TEMPO.CO, Malang -- Komisi Nasional Hak Asasi Manusia memediasi sengketa lahan antara petani dengan Pangkalan Udara Abdulrachman Saleh Malang. Mediasi menghadirkan perwakilan warga, Komandan Pangkalan Udara TNI Udara Abdulrachman Saleh Malang Marsekal Pertama Gutomo, dan Bupati Blitar Herry Noegroho di sebuah hotel di Malang, Kamis, 25 April 2013.
"Hasilnya, petani diberi kesempatan menggarap lahan dan bermukim di lahan yang menjadi obyek sengketa," kata Direktur Solidaritas Masyarakat Desa, Farhan Mahfudzi. Di atas lahan seluas 32,9 hektare itu rencananya bakal dibangun lapangan terbang yang dikelola Pemerintah Kabupaten Blitar.
Warga keberatan dengan rencana tersebut karena telah menempati dan bermukim selama tiga generasi. Total sebanyak 75 kepala keluarga dalam 64 rumah yang mendiami lokasi sengketa. Mereka juga menggarap lahan secara turun-temurun untuk lahan pertanian nanas, tebu, ketela, dan pepaya. "Tanahnya subur, saya lahir di sini," kata warga setempat, Maryono, 43 tahun.
Warga juga mengajukan hak kepemilikan tanah negara menjadi objek reformasi agraria. Namun, proses masih berlangsung dan belum ditetapkan sebagai objek reformasi agraria. Warga terusik setelah TNI Angkatan Udara mengklaim memiliki hak guna pakai sejak 1992. Apalagi setelah tersiar kabar lahan tersebut akan dibangun lapangan terbang. "Kami punya bukti. Lahan ini dulu tanah kas desa yang dikuasai pemerintah Belanda," kata Direktur Farhan Mahfudzi.
Gutomo menyatakan pihaknya memberikan kesempatan kepada warga yang menggarap lahan dengan sistem sewa. Ia berharap kesepakatan ini menjadi pengikat dan semua pihak saling menghormati hasil mediasi ini. Mengenai penyelesaian sengketa lahan dengan warga Ponggok Blitar, menurut dia, sudah ada kemajuan. Para pihak yang bersengketa mulai menjajaki untuk mencari solusi atas lahan yang disengketakan. "Kami juga membayar pajak dan laporan ke Direktorat Jenderal Kekayaan Negara," kata Gutomo.
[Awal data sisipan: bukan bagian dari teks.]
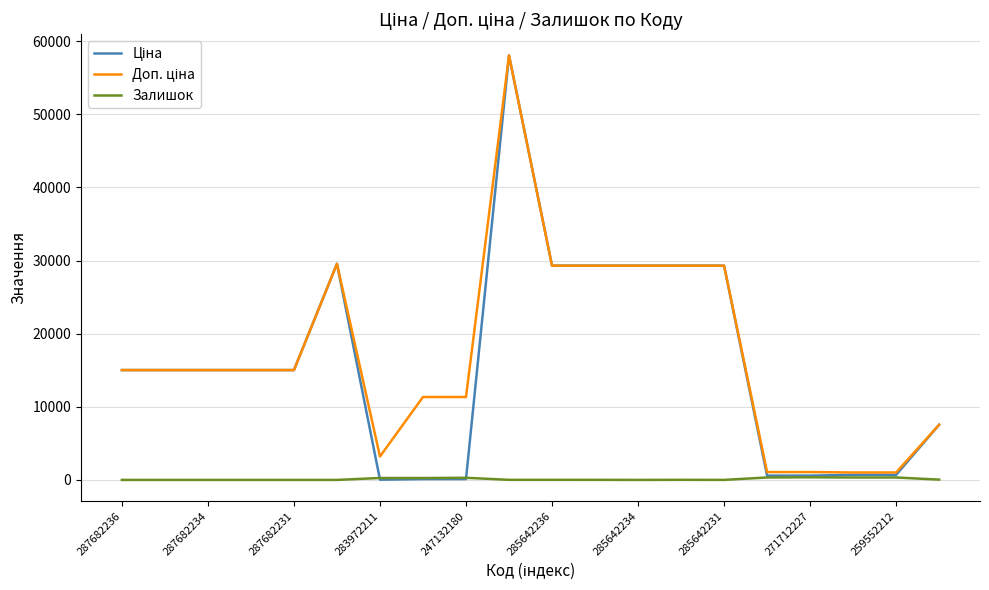

At how many categories does at least one series exceed 54832?

1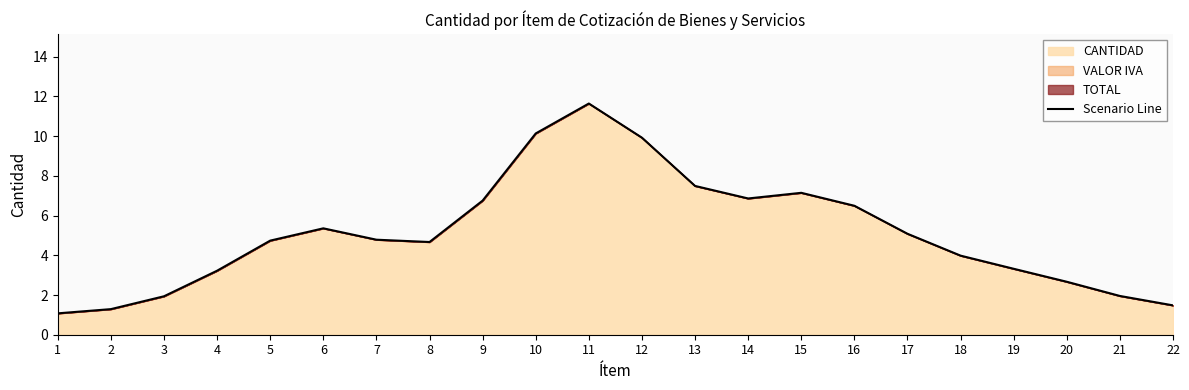

Which category has the lowest value across all series?

1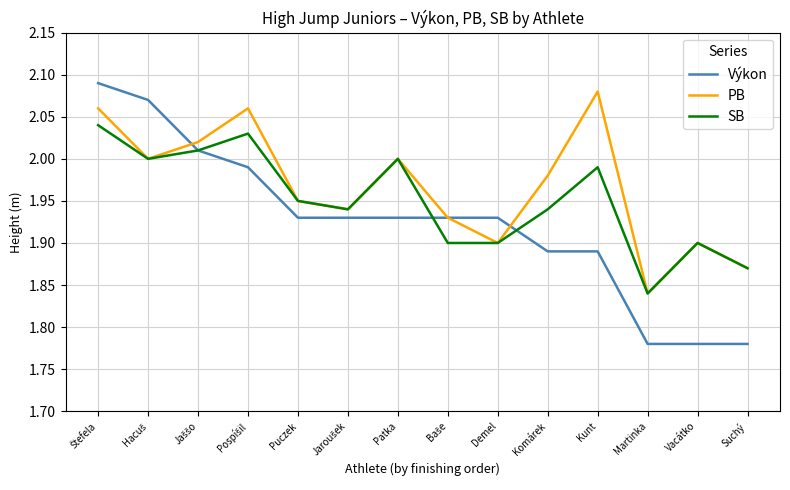

Which series has the largest total across all categories?

PB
Ia menjelaskan, total ada dua ribu hektare lahan yang dikuasai Pangkalan Udara Abdulrachman Saleh Malang. Namun, sekitar 30 persen masih sengketa dengan petani dan warga setempat. Lahan menjadi obyek sengketa itu tersebar di Malang, Pasuruan, Blitar, dan Lumajang. Sengketa tengah menjalani proses penyelesaian secara hukum. "Ada yang proses hukum di Pengadilan Tata Usaha Negara dan Mahkamah Agung," kata Gutomo.
Komisioner Komnas HAM Subkomisi Mediasi, M. Imdadun Rahmat, menilai proses mediasi berjalan lancar. Mediasi yang dilakukan secara tertutup selama lima jam lebih ini mulai menemukan titik terang. Masing-masing pihak, katanya, mulai melunak dan bersedia saling mendengarkan.
"Dengan kesepakatan rumah tak bertambah. Jika direlokasi, komitmen TNI Angkatan Udara menjamin warga mendapat lahan pengganti yang layak," katanya. Pertemuan lanjutan, katanya, akan segera dilangsungkan. Jika sudah dirumuskan kesepakatan, kata dia, hasil mediasi akan didaftarkan ke pengadilan negeri setempat untuk mendapat kepastian hukum.